[TASK DESCRIPTION]: Edit the records from their first line through the line containing "[227, 124, 352, 287]" by replacing "street" with "road", and keep everything else the same. Return only those lines.
<<<<
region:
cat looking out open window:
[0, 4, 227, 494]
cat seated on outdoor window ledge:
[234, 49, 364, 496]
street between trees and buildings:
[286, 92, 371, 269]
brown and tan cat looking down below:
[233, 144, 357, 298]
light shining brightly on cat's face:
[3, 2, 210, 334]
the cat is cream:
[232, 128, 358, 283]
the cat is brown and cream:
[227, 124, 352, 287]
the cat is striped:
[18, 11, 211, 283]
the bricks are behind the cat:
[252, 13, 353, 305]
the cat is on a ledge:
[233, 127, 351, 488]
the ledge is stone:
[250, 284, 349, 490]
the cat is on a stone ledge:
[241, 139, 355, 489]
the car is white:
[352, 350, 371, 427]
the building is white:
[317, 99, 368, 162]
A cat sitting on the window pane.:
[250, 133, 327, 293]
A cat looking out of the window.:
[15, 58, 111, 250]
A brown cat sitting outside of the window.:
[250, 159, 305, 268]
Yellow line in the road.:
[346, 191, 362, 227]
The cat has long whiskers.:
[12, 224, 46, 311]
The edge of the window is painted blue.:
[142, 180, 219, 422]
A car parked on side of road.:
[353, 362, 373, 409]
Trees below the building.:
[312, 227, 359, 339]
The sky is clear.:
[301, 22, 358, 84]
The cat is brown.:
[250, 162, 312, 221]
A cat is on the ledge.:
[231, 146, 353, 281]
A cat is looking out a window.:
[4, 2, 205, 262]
>>>>
[RESPONSE AREA]:
region:
cat looking out open window:
[0, 4, 227, 494]
cat seated on outdoor window ledge:
[234, 49, 364, 496]
road between trees and buildings:
[286, 92, 371, 269]
brown and tan cat looking down below:
[233, 144, 357, 298]
light shining brightly on cat's face:
[3, 2, 210, 334]
the cat is cream:
[232, 128, 358, 283]
the cat is brown and cream:
[227, 124, 352, 287]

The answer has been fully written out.